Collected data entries
--

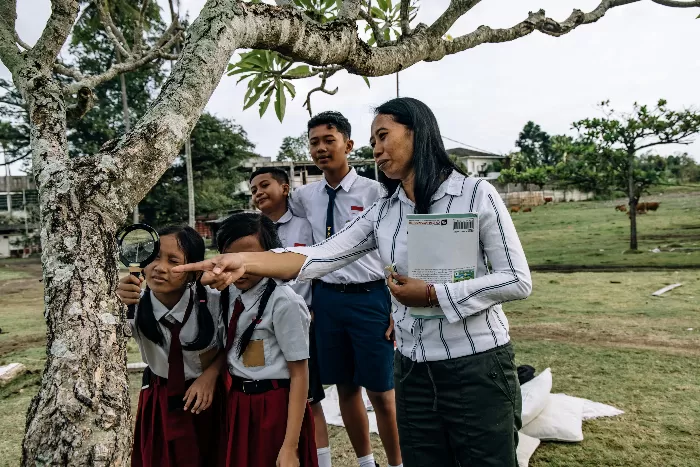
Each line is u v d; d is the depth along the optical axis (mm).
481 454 1705
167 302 2084
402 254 1756
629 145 12820
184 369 2109
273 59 2459
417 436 1826
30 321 8086
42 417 833
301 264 1762
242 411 2131
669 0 2570
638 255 11992
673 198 33875
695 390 3822
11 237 28578
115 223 1012
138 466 2230
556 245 15281
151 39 14555
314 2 2402
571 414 3312
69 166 1033
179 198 28859
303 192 3320
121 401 886
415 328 1766
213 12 1325
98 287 943
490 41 2223
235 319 2180
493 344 1710
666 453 2914
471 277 1620
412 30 2002
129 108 28016
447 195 1727
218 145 31484
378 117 1746
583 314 6512
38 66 1445
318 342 2928
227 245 2254
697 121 11914
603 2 2582
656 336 5340
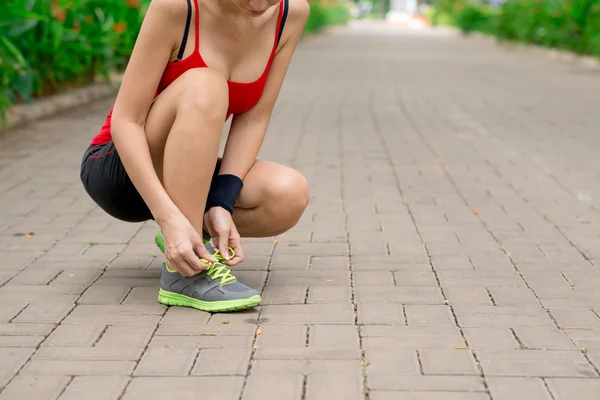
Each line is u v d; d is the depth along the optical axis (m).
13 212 5.10
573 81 15.41
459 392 2.56
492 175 6.34
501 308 3.34
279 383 2.62
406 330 3.08
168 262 3.34
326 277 3.76
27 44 9.09
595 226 4.77
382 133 8.58
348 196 5.58
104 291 3.56
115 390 2.58
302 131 8.70
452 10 49.28
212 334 3.04
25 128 8.59
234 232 3.28
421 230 4.66
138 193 3.38
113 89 12.13
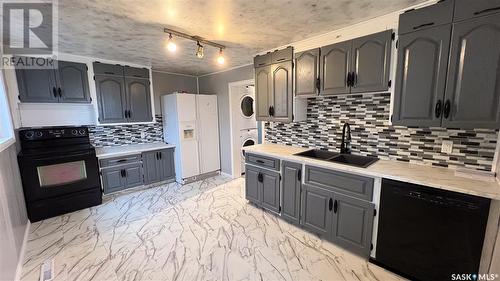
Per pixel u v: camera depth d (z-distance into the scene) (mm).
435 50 1627
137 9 1773
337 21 2055
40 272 1887
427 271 1654
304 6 1766
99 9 1763
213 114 4414
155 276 1851
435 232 1582
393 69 1883
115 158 3443
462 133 1811
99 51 2957
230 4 1718
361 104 2387
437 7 1589
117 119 3568
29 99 2838
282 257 2074
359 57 2053
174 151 4164
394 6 1773
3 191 1855
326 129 2727
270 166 2736
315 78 2396
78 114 3432
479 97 1486
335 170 2117
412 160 2100
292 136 3123
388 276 1823
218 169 4625
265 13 1880
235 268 1938
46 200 2809
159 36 2396
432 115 1691
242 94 4387
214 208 3098
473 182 1552
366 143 2393
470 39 1479
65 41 2529
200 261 2025
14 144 2566
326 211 2229
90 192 3141
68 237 2406
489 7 1399
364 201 1945
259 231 2512
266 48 2861
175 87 4516
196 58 3355
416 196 1641
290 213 2584
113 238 2387
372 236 1942
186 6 1735
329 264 1977
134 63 3658
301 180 2432
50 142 2924
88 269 1924
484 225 1396
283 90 2721
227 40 2559
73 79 3127
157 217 2848
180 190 3785
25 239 2344
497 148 1646
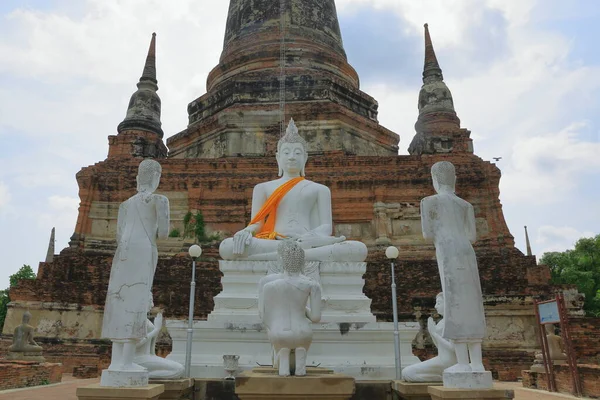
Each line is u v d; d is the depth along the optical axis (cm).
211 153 2580
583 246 4588
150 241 827
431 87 2656
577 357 1580
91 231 2161
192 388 940
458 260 789
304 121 2506
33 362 1430
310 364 1044
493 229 2131
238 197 2195
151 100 2639
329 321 1145
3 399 1084
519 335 1783
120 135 2458
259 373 802
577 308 1794
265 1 2906
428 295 1873
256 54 2769
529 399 1154
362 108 2775
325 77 2608
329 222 1443
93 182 2212
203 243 2123
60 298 1878
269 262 1236
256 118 2527
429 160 2262
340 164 2245
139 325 777
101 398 712
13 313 1841
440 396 726
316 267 1232
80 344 1817
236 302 1193
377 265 1952
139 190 873
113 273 805
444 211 822
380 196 2180
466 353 771
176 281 1919
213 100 2742
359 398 933
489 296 1842
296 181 1480
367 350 1087
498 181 2197
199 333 1105
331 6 3033
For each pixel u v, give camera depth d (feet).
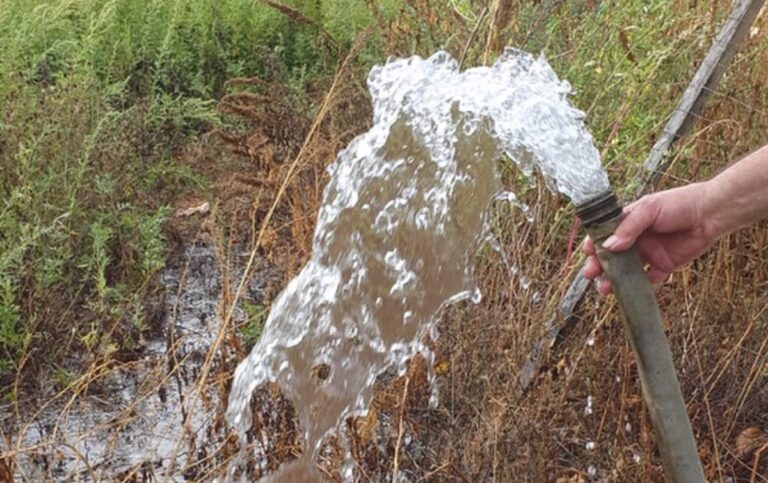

--

YOUR INSTRUCTIONS: Set the pictures aside and reproduce exactly the lines above, from the line holding "481 454 1705" through the line holding "50 142 2924", both included, with nothing else.

EXERCISE OUTPUT:
481 454 1705
167 302 2084
402 254 1756
629 145 12820
184 369 2109
273 59 2459
417 436 1826
30 321 8086
42 417 833
301 264 1762
242 411 2131
669 0 2570
638 255 11992
673 198 33875
695 390 3822
11 237 28578
115 223 1012
138 466 2230
556 245 15281
151 39 14555
314 2 2402
571 414 3312
69 166 1033
179 198 28859
303 192 3320
121 401 886
415 328 1766
213 12 1325
98 287 943
490 41 2223
235 319 2180
493 344 1710
666 453 2914
471 277 1620
412 30 2002
129 108 28016
447 195 1727
218 145 31484
378 117 1746
583 314 6512
38 66 1445
318 342 2928
227 245 2254
697 121 11914
603 2 2582
656 336 5340
Each line is u v d; d is the depth along the optical axis (m).
13 212 5.10
573 81 15.41
459 392 2.56
492 175 6.34
501 308 3.34
279 383 2.62
406 330 3.08
168 262 3.34
326 277 3.76
27 44 9.09
595 226 4.77
382 133 8.58
348 196 5.58
104 291 3.56
115 390 2.58
302 131 8.70
452 10 49.28
212 334 3.04
25 128 8.59
234 232 3.28
421 230 4.66
138 193 3.38
113 89 12.13
Per pixel u v: camera depth d (z-distance into the scene) (mm).
435 50 1627
137 9 1773
337 21 2055
40 272 1887
427 271 1654
304 6 1766
99 9 1763
213 114 4414
155 276 1851
435 232 1582
393 69 1883
115 158 3443
462 133 1811
99 51 2957
230 4 1718
361 104 2387
437 7 1589
117 119 3568
29 99 2838
282 257 2074
359 57 2053
174 151 4164
394 6 1773
3 191 1855
326 129 2727
270 166 2736
315 78 2396
78 114 3432
479 97 1486
335 170 2117
412 160 2100
292 136 3123
388 276 1823
218 169 4625
265 13 1880
235 268 1938
46 200 2809
159 36 2396
432 115 1691
242 94 4387
214 208 3098
473 182 1552
366 143 2393
470 39 1479
65 41 2529
200 261 2025
14 144 2566
326 211 2229
90 192 3141
68 237 2406
489 7 1399
364 201 1945
259 231 2512
266 48 2861
175 87 4516
196 58 3355
416 196 1641
290 213 2584
113 238 2387
372 236 1942
186 6 1735
329 264 1977
134 63 3658
301 180 2432
50 142 2924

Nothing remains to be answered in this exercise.